> **Excerpted records**:
--*--
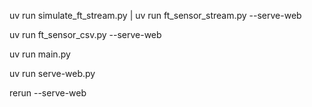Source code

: uv run simulate_ft_stream.py | uv run ft_sensor_stream.py --serve-web

uv run ft_sensor_csv.py --serve-web

uv run main.py

uv run serve-web.py

rerun --serve-web 
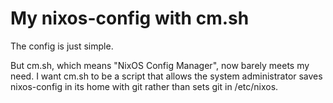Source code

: # My nixos-config with cm.sh
The config is just simple.

But cm.sh, which means "NixOS Config Manager", now barely meets my need.
I want cm.sh to be a script that allows the system administrator saves nixos-config in its home with git rather than sets git in /etc/nixos.
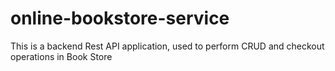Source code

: # online-bookstore-service
This is a backend Rest API application, used to perform CRUD and checkout operations in Book Store
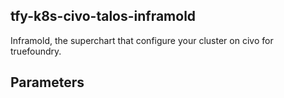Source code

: ## tfy-k8s-civo-talos-inframold
Inframold, the superchart that configure your cluster on civo for truefoundry.

## Parameters
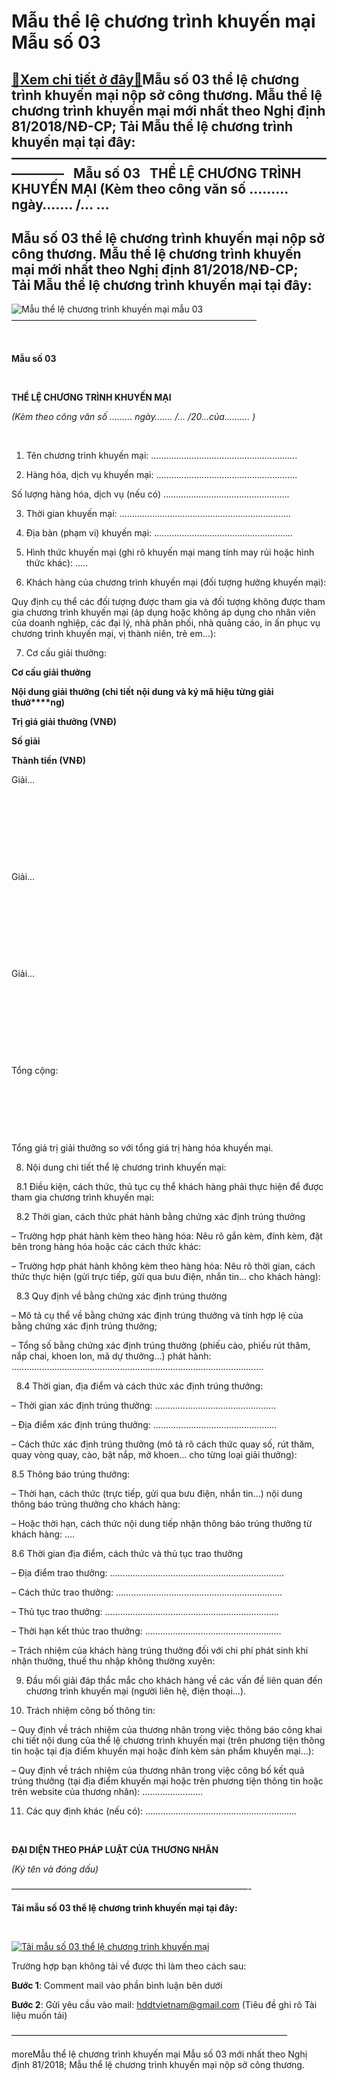 Mẫu thể lệ chương trình khuyến mại Mẫu số 03
============================================

[:gift:Xem chi tiết ở đây:gift:](https://hddtvn.com/mau-the-le-chuong-trinh-khuyen-mai-mau-so-03/)Mẫu số 03 thể lệ chương trình khuyến mại nộp sở công thương. Mẫu thể lệ chương trình khuyến mại mới nhất theo Nghị định 81/2018/NĐ-CP; Tải Mẫu thể lệ chương trình khuyến mại tại đây: ————————————————————————————   Mẫu số 03   THỂ LỆ CHƯƠNG TRÌNH KHUYẾN MẠI (Kèm theo công văn số ……… ngày……. /… …
-------------------------------------------------------------------------------------------------------------------------------------------------------------------------------------------------------------------------------------------------------------------------------------------------------



Mẫu số 03 thể lệ chương trình khuyến mại nộp sở công thương. Mẫu thể lệ chương trình khuyến mại mới nhất theo Nghị định 81/2018/NĐ-CP; Tải Mẫu thể lệ chương trình khuyến mại tại đây:
----------------------------------------------------------------------------------------------------------------------------------------------------------------------------------------



![Mẫu thể lệ chương trình khuyến mại mẫu 03](https://hddtvn.com/wp-content/uploads/2021/01/mau-the-le-chuong-trinh-khuyen-mai-03.png "Mẫu thể lệ chương trình khuyến mại mẫu 03")
 ————————————————————————————

  

  

**Mẫu số 03**

  

**THỂ LỆ CHƯƠNG TRÌNH KHUYẾN MẠI**

  

*(Kèm theo công văn số ……… ngày……. /… /20…của………. )*  

  
1. Tên chương trình khuyến mại: ………………………………………………….  

2. Hàng hóa, dịch vụ khuyến mại: ………………………………………………..  

Số lượng hàng hóa, dịch vụ (nếu có) …………………………………………..  

3. Thời gian khuyến mại: …………………………………………………………..  

4. Địa bàn (phạm vi) khuyến mại: ……………………………………………….


5. Hình thức khuyến mại (ghi rõ khuyến mại mang tính may rủi hoặc hình thức khác): …..


6. Khách hàng của chương trình khuyến mại (đối tượng hưởng khuyến mại):  

Quy định cụ thể các đối tượng được tham gia và đối tượng không được tham gia chương trình khuyến mại (áp dụng hoặc không áp dụng cho nhân viên của doanh nghiệp, các đại lý, nhà phân phối, nhà quảng cáo, in ấn phục vụ chương trình khuyến mại, vị thành niên, trẻ em…):


7. Cơ cấu giải thưởng:






**Cơ cấu giải thưởng**

**Nội dung giải thưởng (chi tiết** **nội dung và ký mã hiệu từng giải thưở****ng)**

**Trị giá giải thưởng (VNĐ)**

**Số giải**

**Thành tiền (VNĐ)**



Giải…

  

  

  

  



Giải…

  

  

  

  



Giải…

  

  

  

  



Tổng cộng:

  

  



               

Tổng giá trị giải thưởng so với tổng giá trị hàng hóa khuyến mại.


8. Nội dung chi tiết thể lệ chương trình khuyến mại:


  8.1 Điều kiện, cách thức, thủ tục cụ thể khách hàng phải thực hiện để được tham gia chương trình khuyến mại:   


  8.2 Thời gian, cách thức phát hành bằng chứng xác định trúng thưởng  

– Trường hợp phát hành kèm theo hàng hóa: Nêu rõ gắn kèm, đính kèm, đặt bên trong hàng hóa hoặc các cách thức khác:  

– Trường hợp phát hành không kèm theo hàng hóa: Nêu rõ thời gian, cách thức thực hiện (gửi trực tiếp, gửi qua bưu điện, nhắn tin… cho khách hàng):


  8.3 Quy định về bằng chứng xác định trúng thưởng  

– Mô tả cụ thể về bằng chứng xác định trúng thưởng và tính hợp lệ của bằng chứng xác định trúng thưởng;  

– Tổng số bằng chứng xác định trúng thưởng (phiếu cào, phiếu rút thăm, nắp chai, khoen lon, mã dự thưởng…) phát hành: ……………………………………………………………………………………….


  8.4 Thời gian, địa điểm và cách thức xác định trúng thưởng:  

– Thời gian xác định trúng thưởng: …………………………………………  

– Địa điểm xác định trúng thưởng: ………………………………………….  

– Cách thức xác định trúng thưởng (mô tả rõ cách thức quay số, rút thăm, quay vòng quay, cào, bật nắp, mở khoen… cho từng loại giải thưởng):


8.5 Thông báo trúng thưởng:  

– Thời hạn, cách thức (trực tiếp, gửi qua bưu điện, nhắn tin…) nội dung thông báo trúng thưởng cho khách hàng:              

– Hoặc thời hạn, cách thức nội dung tiếp nhận thông báo trúng thưởng từ khách hàng: ….


8.6 Thời gian địa điểm, cách thức và thủ tục trao thưởng  

– Địa điểm trao thưởng: ……………………………………………………………  

– Cách thức trao thưởng: …………………………………………………………  

– Thủ tục trao thưởng: ……………………………………………………………  

– Thời hạn kết thúc trao thưởng: ………………………………………………  

– Trách nhiệm của khách hàng trúng thưởng đối với chi phí phát sinh khi nhận thưởng, thuế thu nhập không thường xuyên:


9. Đầu mối giải đáp thắc mắc cho khách hàng về các vấn đề liên quan đến chương trình khuyến mại (người liên hệ, điện thoại…).


10. Trách nhiệm công bố thông tin:  

– Quy định về trách nhiệm của thương nhân trong việc thông báo công khai chi tiết nội dung của thể lệ chương trình khuyến mại (trên phương tiện thông tin hoặc tại địa điểm khuyến mại hoặc đính kèm sản phẩm khuyến mại…):      

– Quy định về trách nhiệm của thương nhân trong việc công bố kết quả trúng thưởng (tại địa điểm khuyến mại hoặc trên phương tiện thông tin hoặc trên website của thương nhân): ……………………


11. Các quy định khác (nếu có): ……………………………………………………






 

**ĐẠI DIỆN THEO PHÁP LUẬT CỦA THƯƠNG NHÂN**  

*(Ký tên và đóng dấu)*




  

———————————————————————————-



**Tải mẫu số 03 thể lệ chương trình khuyến mại tại đây:**  

  

[![Tải mẫu số 03 thể lệ chương trình khuyến mại](https://hddtvn.com/wp-content/uploads/2021/01/tai-xuong.png "Tải mẫu số 03 thể lệ chương trình khuyến mại")](https://drive.google.com/uc?authuser=4&id=1VKMSDDLmTnKX7Gc8lv82Gw7nUX4RD2y4&export=download "Tải mẫu thể lệ chương trình khuyến mại mẫu số 03")

  

Trường hợp bạn không tải về được thì làm theo cách sau:  

**Bước 1**: Comment mail vào phần bình luận bên dưới  

**Bước 2**: Gửi yêu cầu vào mail: hddtvietnam@gmail.com (Tiêu đề ghi rõ Tài liệu muốn tải)
  





 ———————————————————————————————–





moreMẫu thể lệ chương trình khuyến mại Mẫu số 03 mới nhất theo Nghị định 81/2018; Mẫu thể lệ chương trình khuyến mại nộp sở công thương.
--*--
> **Task statement**: Where does the string "that" occur in the material? Copy every line where it does.

> **Written answer**:
I want cm.sh to be a script that allows the system administrator saves nixos-config in its home with git rather than sets git in /etc/nixos.
Inframold, the superchart that configure your cluster on civo for truefoundry.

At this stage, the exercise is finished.